── Exercise text ──

My most humble apologies if I have used this title for a post in the past. But eternal verities tend to get repeated.

The New York Times reports this morning that some people are claiming that a little more inflation would be a good thing for the economy. I'm on the side of “some people” in this particular debate, this position being long advocated by the various blogging economists I read, including Dean Baker and Paul Krugman, who are nearly always right and are therefore universally ignored. I'm not arguing from authority here; to the best of my understanding the people I read make sense and their analysis and predictions are usually borne out by results in the real world.

Now in this particular article the Times consults with two “experts”, one on each side. So, of course, both can't be right. But what I found truly stunning was the choice of “experts” for each side.

On the pro-inflation side we have Kenneth Rogoff. For what, you should ask (in order to co-operate with the thrust of this piece) is Kenneth Rogoff best known? This:

In 2010, economists Carmen Reinhart and Kenneth Rogoff released a paper, “Growth in a Time of Debt." Their "main result is that…median growth rates for countries with public debt over 90 percent of GDP are roughly one percent lower than otherwise; average (mean) growth rates are several percent lower.” Countries with debt-to-GDP ratios above 90 percent have a slightly negative average growth rate, in fact.

This has been one of the most cited stats in the public debate during the Great Recession. Paul Ryan's Path to Prosperity budget states their study “found conclusive empirical evidence that [debt] exceeding 90 percent of the economy has a significant negative effect on economic growth.” The Washington Post editorial board takes it as an economic consensus view, stating that “debt-to-GDP could keep rising — and stick dangerously near the 90 percent mark that economists regard as a threat to sustainable economic growth." 

via Next New Deal

Yes, Professor Rogoff is the guy who gave intellectual respectability to the austerians who have tanked the economies of almost every Western nation. Did I forget to say that it turns out that the work of Harvard Professor Rogoff and his sidekick has been demonstrated, by a UMass graduate student, to be, to put it mildly, total bullshit, and in part based on an error in the Excel spreadsheet they used:

In a new paper, "Does High Public Debt Consistently Stifle Economic Growth? A Critique of Reinhart and Rogoff,” Thomas Herndon, Michael Ash, and Robert Pollin of the University of Massachusetts, Amherst successfully replicate the results. After trying to replicate the Reinhart-Rogoff results and failing, they reached out to Reinhart and Rogoff and they were willing to share their data spreadhseet. This allowed Herndon et al. to see how how Reinhart and Rogoff's data was constructed.

───
── Recorded information ──

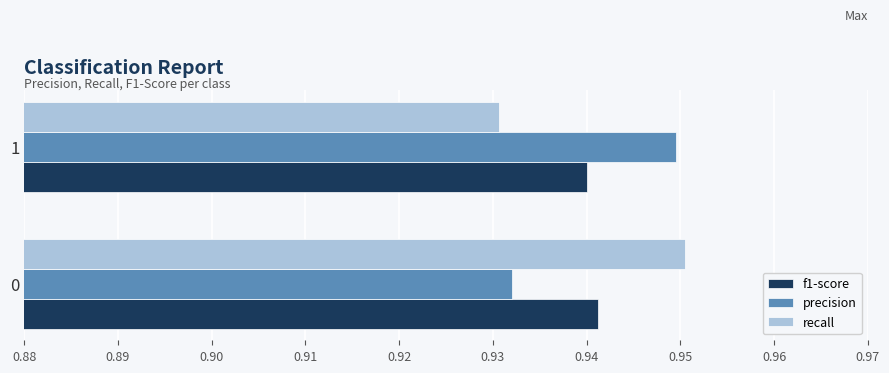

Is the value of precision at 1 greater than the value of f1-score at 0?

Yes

───

> Assigned task 1: In the blog post on inflation, what is the title of the paper that Carmen Reinhart and Kenneth Rogoff released in 2010?
> Assigned task 2: Pick up the blog post on inflation after its last sentence and carry it forward.

> Written response 1: "Growth in a Time of Debt."

> Written response 2:
They find that three main issues stand out. First, Reinhart and Rogoff selectively exclude years of high debt and average growth. Second, they use a debatable method to weight the countries. Third, there also appears to be a coding error that excludes high-debt and average-growth countries. All three bias in favor of their result, and without them you don't get their controversial result.

So that's the guy that the Times chose as spokesman for what is probably the correct position. As to the spokesfailure for the anti-inflationistas: who else but Alan Greenspan, whose wrong calls are legend, and need not even be demonstrated here.

As I said, this time around one of these guys has to be right, and, based on what I've read, it's probably Rogoff. The mystery is why the Times goes to one guy whose most widely cited work was plagued by error, which he refuses to acknowledge, and who justified policies that caused and are causing untold suffering for millions of people, and to another guy, all of whose work was plagued by error, which he refuses to acknowledge, and who justified policies that caused and are causing untold suffering for millions of people. Is there no failure big enough to disqualify these people as sources of wisdom? And why are the guys like Baker and Krugman almost universally ignored? Krugman writes for the Times, yet I can't recall a single instance when he's been cited in one of its articles. Mind boggling.